Your goal:
A single number is the answer: the count of lines in these records with "that" in them.

Supplied data:
BEGIN
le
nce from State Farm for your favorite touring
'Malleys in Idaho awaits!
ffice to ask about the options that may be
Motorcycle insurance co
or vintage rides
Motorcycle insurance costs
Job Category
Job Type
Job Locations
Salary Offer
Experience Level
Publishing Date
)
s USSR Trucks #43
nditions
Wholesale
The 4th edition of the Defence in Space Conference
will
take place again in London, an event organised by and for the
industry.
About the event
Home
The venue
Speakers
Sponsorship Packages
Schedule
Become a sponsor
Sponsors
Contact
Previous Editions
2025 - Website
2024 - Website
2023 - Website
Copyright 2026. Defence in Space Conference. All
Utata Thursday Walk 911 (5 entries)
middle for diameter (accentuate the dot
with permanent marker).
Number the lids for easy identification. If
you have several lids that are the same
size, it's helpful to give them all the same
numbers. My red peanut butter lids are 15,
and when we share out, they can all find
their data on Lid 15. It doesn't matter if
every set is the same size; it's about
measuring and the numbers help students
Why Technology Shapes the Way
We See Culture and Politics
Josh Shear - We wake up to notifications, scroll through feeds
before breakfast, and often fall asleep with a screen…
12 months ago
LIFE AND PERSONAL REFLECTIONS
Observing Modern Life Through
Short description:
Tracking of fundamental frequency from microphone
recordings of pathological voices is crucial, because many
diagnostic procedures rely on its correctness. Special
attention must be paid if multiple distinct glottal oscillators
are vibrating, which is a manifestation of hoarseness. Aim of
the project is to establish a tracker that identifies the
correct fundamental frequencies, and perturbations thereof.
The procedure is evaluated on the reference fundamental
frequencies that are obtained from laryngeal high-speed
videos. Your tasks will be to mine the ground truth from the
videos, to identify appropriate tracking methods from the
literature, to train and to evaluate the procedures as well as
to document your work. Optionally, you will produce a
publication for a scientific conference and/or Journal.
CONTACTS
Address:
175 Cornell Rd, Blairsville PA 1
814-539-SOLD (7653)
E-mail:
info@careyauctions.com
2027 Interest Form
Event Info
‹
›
END
Exercise output:
4